Sughra Ahmed, the only Muslim in the religious-leaders study, told me that she was petrified before her first session. Like many others, she was apprehensive about what she would learn about herself. She also feared that her participation would be considered taboo in her community of British Muslims. “Would they think I was bringing shame on us as a people?” she told me. She asked that the researchers obscure her identity in their papers, and for years she spoke to no one about her experience. But more recently she concluded that, for the sake of her personal authenticity, she needed to go on the record.

Ahmed, who is in her forties, has a round, open face and speaks in complete paragraphs. She grew up in the North of England, the daughter of immigrant Pakistanis. She went to the mosque after school every day; her parents prayed at home and fasted for Ramadan. She studied English language and literature at university and was working in I.T. when 9/11 happened. Determined to better understand both the roots of Islam and the sudden surge of prejudice—she remembered people treating her “as a security threat” when she was boarding a bus—she earned a graduate degree in Islamic studies. For a time, she wore the hijab. She was the first woman to chair the Islamic Society of Britain, and then became an associate dean for religious life at Stanford, leading prayers and preaching ecumenically at a church on campus.

Ahmed describes herself using a feminine honorific given to religious scholars or teachers: ustadha. She volunteered for the study in part because her faith wasn’t represented among the participants. “Someone had to be the Muslim seat at the table,” she told me. But, as the only Muslim, she felt that participating meant “stepping into a space not designed with you in mind.” She had also read that psychedelics had shown promise in the treatment of trauma, which the Muslim community knows something about.

Early in her first session, Ahmed told me, she felt God right behind her. “Like, if I turned around, I would bump into God,” she said. “There’s a verse in the Quran in which God says, ‘I’m closer to you than your jugular vein.’ The jugular is the life-giving source. God was with me the whole time.” For her, God was neither masculine nor feminine. “God was above gender, above everything . . . an existence, not a figure,” she said. “And God was love.” Her epiphany was a familiar psychedelic trope, but that did not make it any less profound. “It was just mind-blowingly clear how wrong we have it as human beings, and how we need to nurture love, to put it at the center of our engagement with humanity and animals and the planet,” she told me.

Ahmed said that, during her second session, “it dawned on me that the womb is the center of everything.” The memory still makes her heart beat faster, she said. “How incredibly glorious that women should have this exclusively and not anybody else! So why don’t we have a culture where we drop down at the feet of these women in awe and love and respect?” When I asked whether some Muslims would regard these ideas as heretical, she laughed. Not in her reading of Islamic scripture, which often accords women great respect—but yes, she said, in some Muslim cultures they might. “In Islam, we prostrate to God and no one else,” she said.

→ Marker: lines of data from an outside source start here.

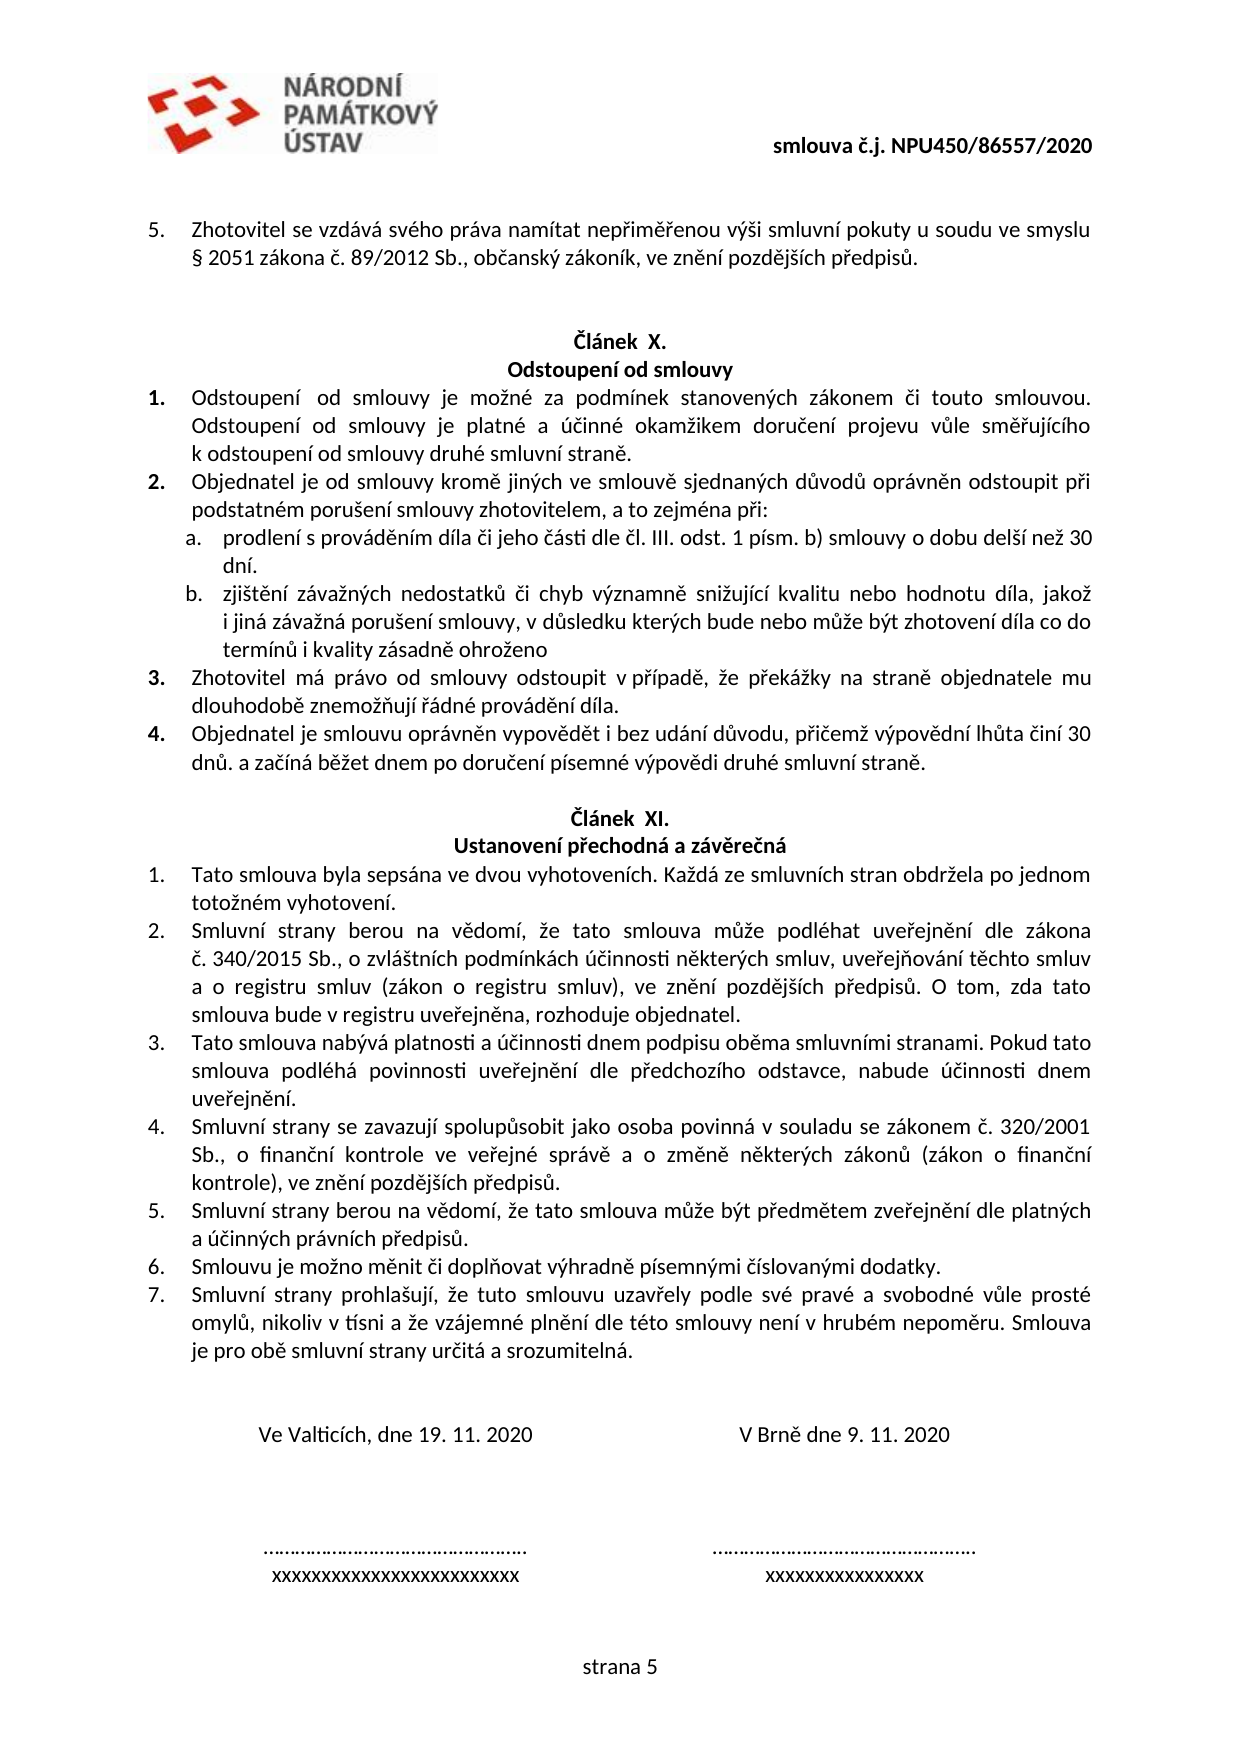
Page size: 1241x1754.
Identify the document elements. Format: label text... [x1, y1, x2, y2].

list Smluvní strany se zavazují spolupůsobit jako osoba povinná v souladu se zákonem č. 320/2001 Sb., o finanční kontrole ve veřejné správě a o změně některých zákonů (zákon o finanční kontrole), ve znění pozdějších předpisů. [148, 1112, 1093, 1196]
list Zhotovitel se vzdává svého práva namítat nepřiměřenou výši smluvní pokuty u soudu ve smyslu § 2051 zákona č. 89/2012 Sb., občanský zákoník, ve znění pozdějších předpisů. [148, 215, 1093, 271]
picture [147, 73, 439, 154]
list Smlouvu je možno měnit či doplňovat výhradně písemnými číslovanými dodatky. [148, 1252, 1093, 1280]
list Objednatel je od smlouvy kromě jiných ve smlouvě sjednaných důvodů oprávněn odstoupit při podstatném porušení smlouvy zhotovitelem, a to zejména při: [148, 467, 1093, 523]
list Zhotovitel má právo od smlouvy odstoupit v případě, že překážky na straně objednatele mu dlouhodobě znemožňují řádné provádění díla. [148, 663, 1093, 719]
list Objednatel je smlouvu oprávněn vypovědět i bez udání důvodu, přičemž výpovědní lhůta činí 30 dnů. a začíná běžet dnem po doručení písemné výpovědi druhé smluvní straně. [148, 719, 1093, 776]
table_header V Brně dne 9. 11. 2020 ………………………………………….. xxxxxxxxxxxxxxxx jednatel [620, 1420, 1069, 1588]
table_header Ve Valticích, dne 19. 11. 2020 ………………………………………….. xxxxxxxxxxxxxxxxxxxxxxxxx vedoucí správy SZ Valtice [171, 1420, 620, 1588]
text Článek X. [148, 327, 1093, 355]
text Ustanovení přechodná a závěrečná [148, 832, 1093, 860]
list Smluvní strany berou na vědomí, že tato smlouva může být předmětem zveřejnění dle platných a účinných právních předpisů. [148, 1196, 1093, 1252]
list zjištění závažných nedostatků či chyb významně snižující kvalitu nebo hodnotu díla, jakož i jiná závažná porušení smlouvy, v důsledku kterých bude nebo může být zhotovení díla co do termínů i kvality zásadně ohroženo [185, 579, 1093, 663]
list prodlení s prováděním díla či jeho části dle čl. III. odst. 1 písm. b) smlouvy o dobu delší než 30 dní. [185, 523, 1093, 579]
list Odstoupení od smlouvy je možné za podmínek stanovených zákonem či touto smlouvou. Odstoupení od smlouvy je platné a účinné okamžikem doručení projevu vůle směřujícího k odstoupení od smlouvy druhé smluvní straně. [148, 383, 1093, 467]
list Tato smlouva byla sepsána ve dvou vyhotoveních. Každá ze smluvních stran obdržela po jednom totožném vyhotovení. [148, 860, 1093, 916]
list Smluvní strany prohlašují, že tuto smlouvu uzavřely podle své pravé a svobodné vůle prosté omylů, nikoliv v tísni a že vzájemné plnění dle této smlouvy není v hrubém nepoměru. Smlouva je pro obě smluvní strany určitá a srozumitelná. [148, 1280, 1093, 1364]
text Odstoupení od smlouvy [148, 355, 1093, 383]
list Tato smlouva nabývá platnosti a účinnosti dnem podpisu oběma smluvními stranami. Pokud tato smlouva podléhá povinnosti uveřejnění dle předchozího odstavce, nabude účinnosti dnem uveřejnění. [148, 1028, 1093, 1112]
text Článek XI. [148, 804, 1093, 832]
list Smluvní strany berou na vědomí, že tato smlouva může podléhat uveřejnění dle zákona č. 340/2015 Sb., o zvláštních podmínkách účinnosti některých smluv, uveřejňování těchto smluv a o registru smluv (zákon o registru smluv), ve znění pozdějších předpisů. O tom, zda tato smlouva bude v registru uveřejněna, rozhoduje objednatel. [148, 916, 1093, 1028]
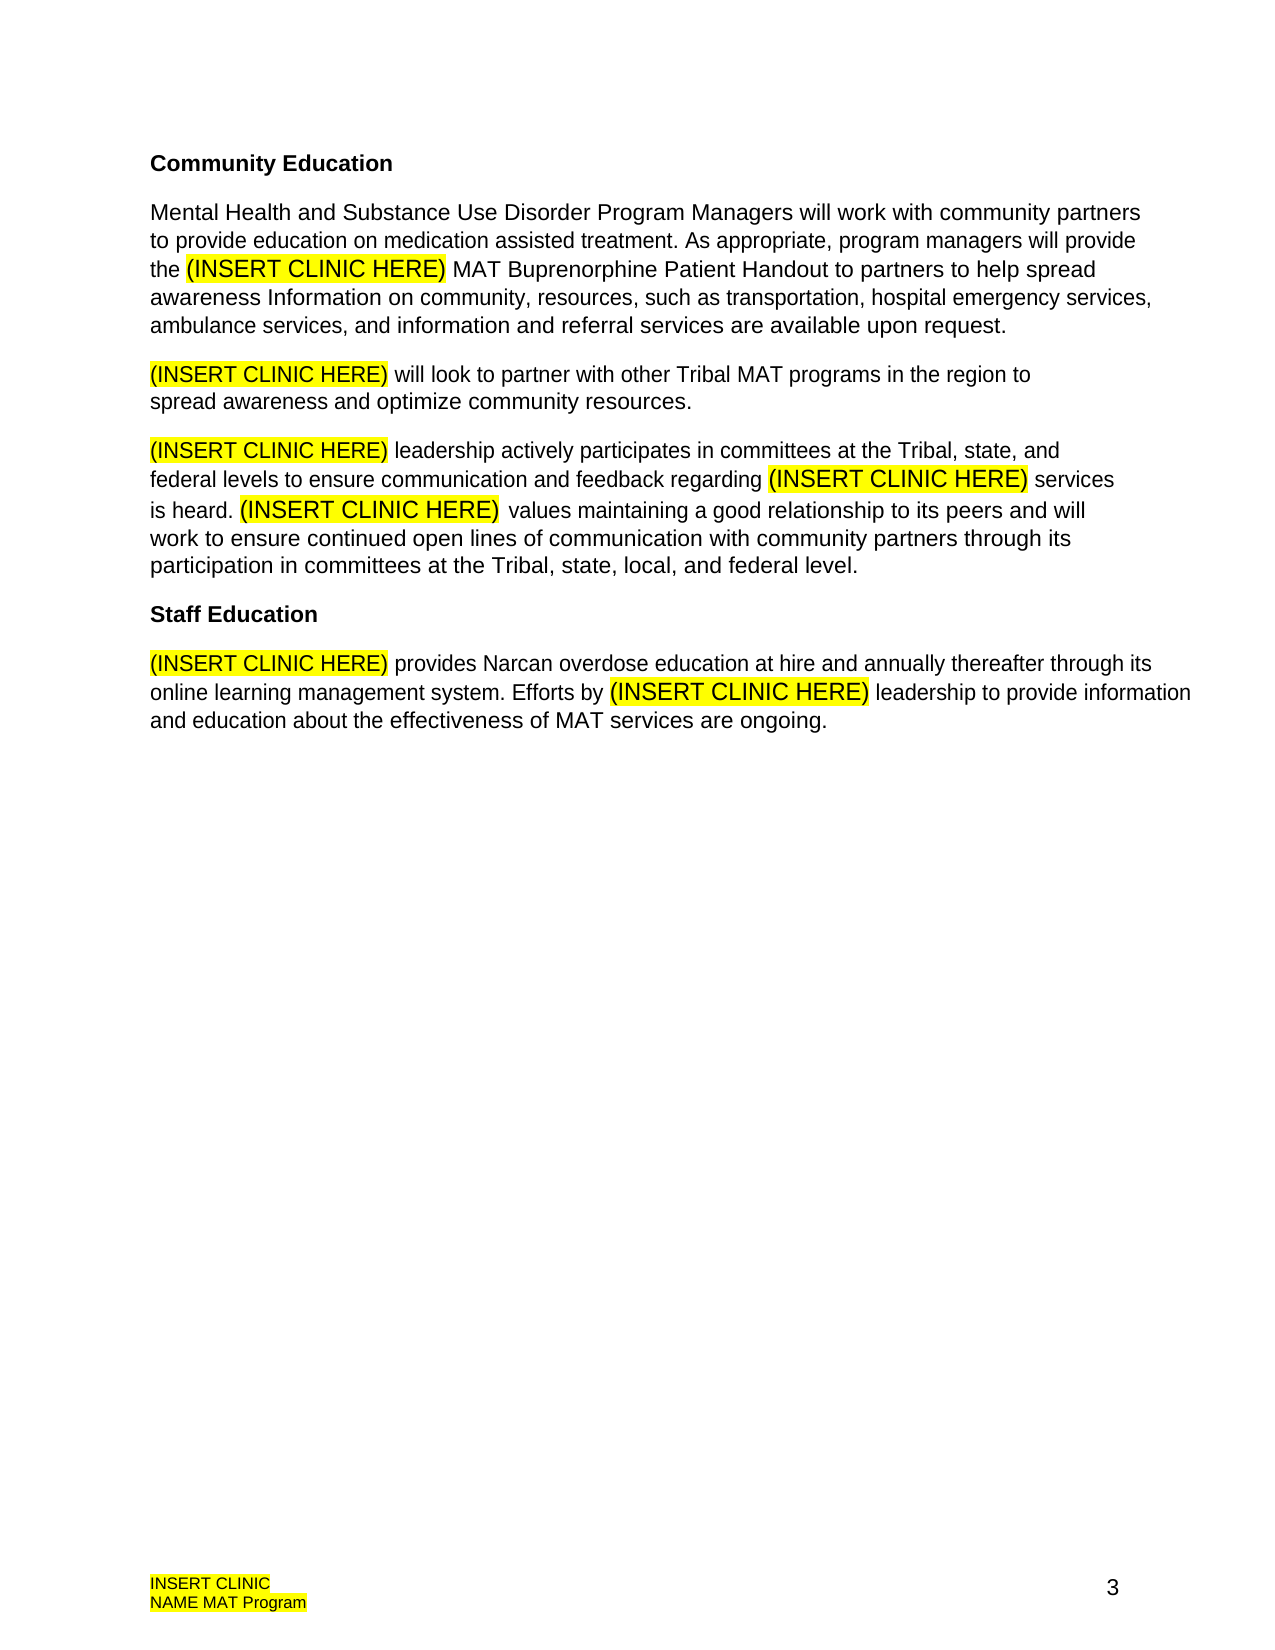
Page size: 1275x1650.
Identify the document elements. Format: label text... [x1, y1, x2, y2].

text (INSERT CLINIC HERE) will look to partner with other Tribal MAT programs in the region to spread awareness and optimize community resources. [150, 361, 1070, 414]
text Community Education [150, 150, 1212, 177]
text (INSERT CLINIC HERE) provides Narcan overdose education at hire and annually thereafter through its online learning management system. Efforts by (INSERT CLINIC HERE) leadership to provide information and education about the effectiveness of MAT services are ongoing. [150, 649, 1212, 734]
text Mental Health and Substance Use Disorder Program Managers will work with community partners to provide education on medication assisted treatment. As appropriate, program managers will provide the (INSERT CLINIC HERE) MAT Buprenorphine Patient Handout to partners to help spread awareness Information on community, resources, such as transportation, hospital emergency services, ambulance services, and information and referral services are available upon request. [150, 199, 1163, 338]
text (INSERT CLINIC HERE) leadership actively participates in committees at the Tribal, state, and federal levels to ensure communication and feedback regarding (INSERT CLINIC HERE) services is heard. (INSERT CLINIC HERE) values maintaining a good relationship to its peers and will work to ensure continued open lines of communication with community partners through its participation in committees at the Tribal, state, local, and federal level. [150, 437, 1127, 578]
text Staff Education [150, 601, 1212, 627]
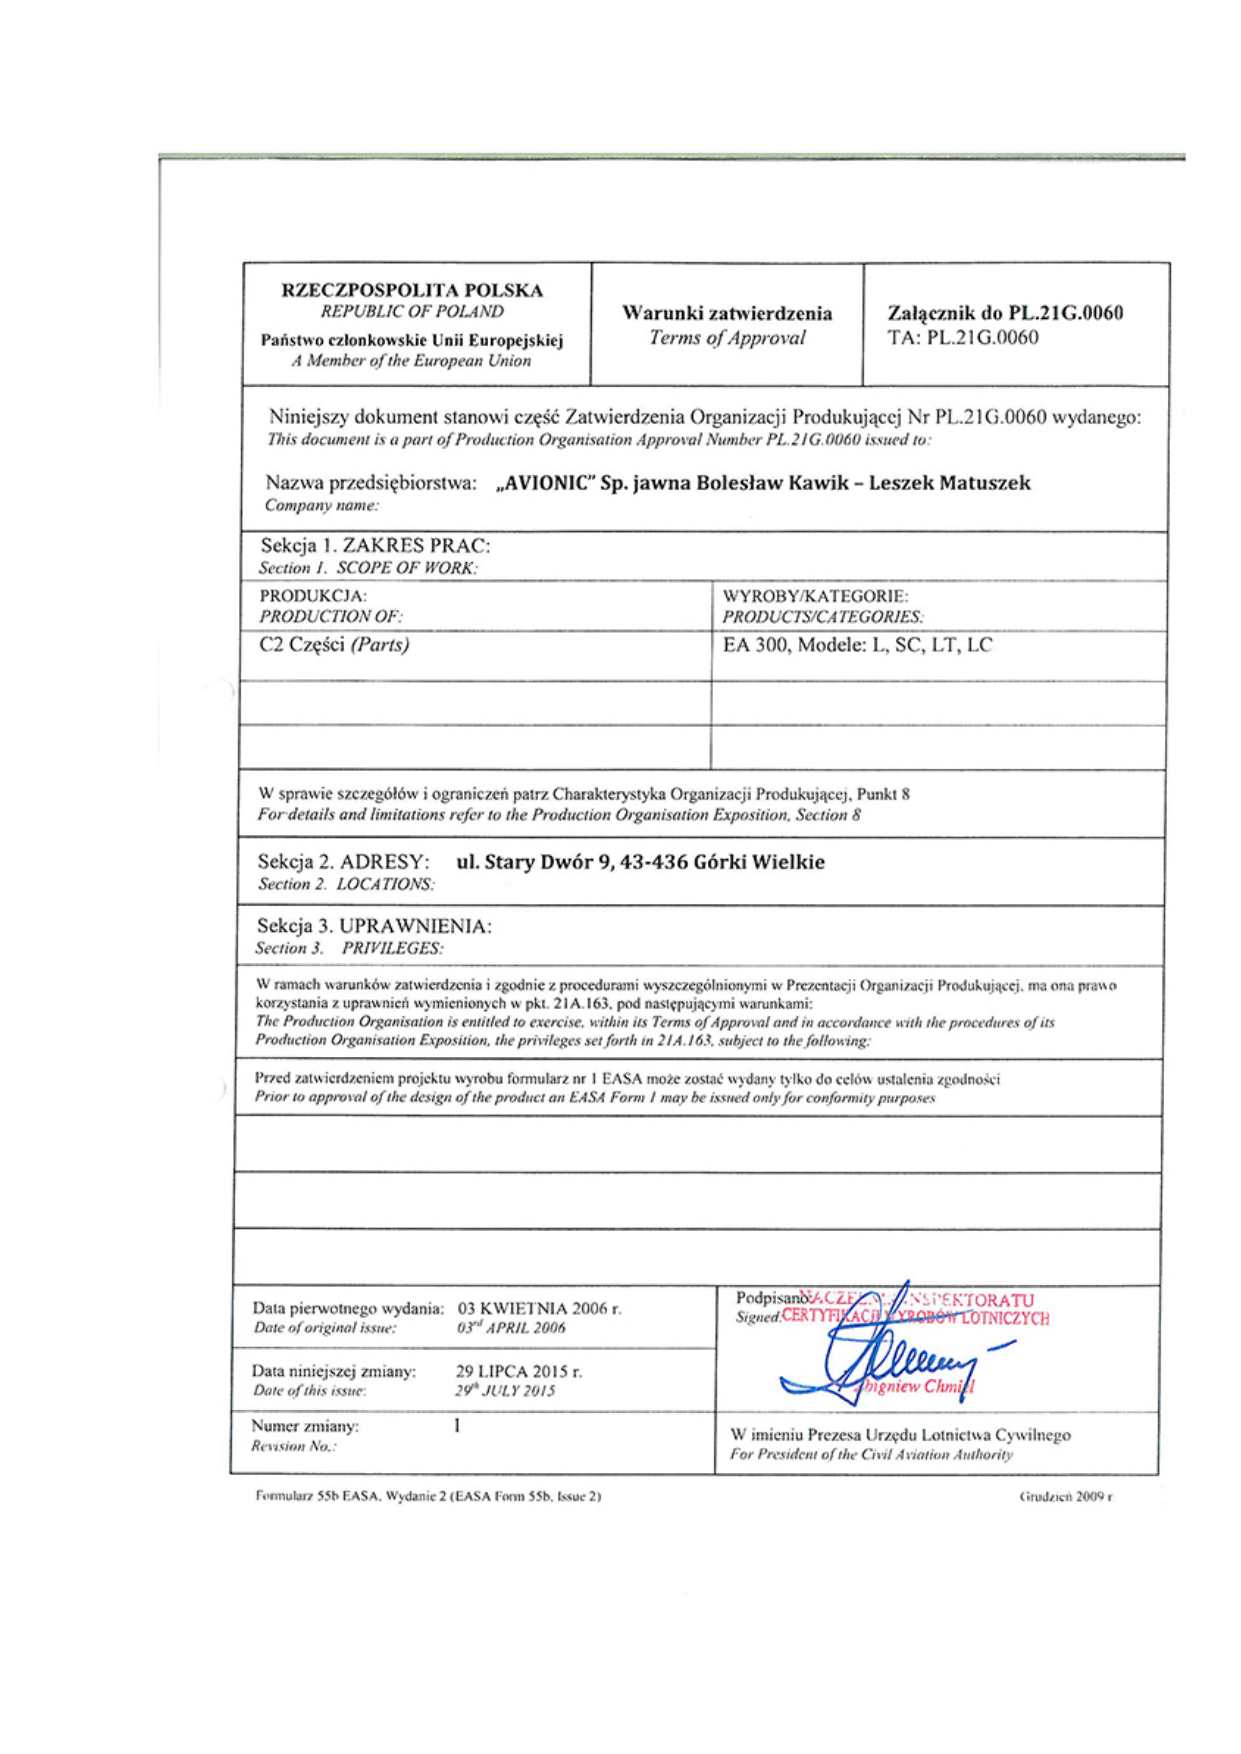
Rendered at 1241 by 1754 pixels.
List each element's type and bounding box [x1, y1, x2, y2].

For years after her psilocybin sessions, Ahmed felt unmoored, as though she were struggling to regain her sense of equipoise and purpose. In her community, those who knew about psychedelics tended to lump them in with other illicit drugs. She felt that she could not talk with anybody, not even her family, about her experience, even though it was one of the most important in her life. She also felt that the team at Hopkins hadn’t done enough to help her make sense of the experience. She called the sessions “extractive”—“they were extracting data for the study”—and wished she’d had a chance to process them with people who looked like her. She found herself drifting away from prayers and rituals, and what little tolerance she’d had for misogyny and patriarchy was gone.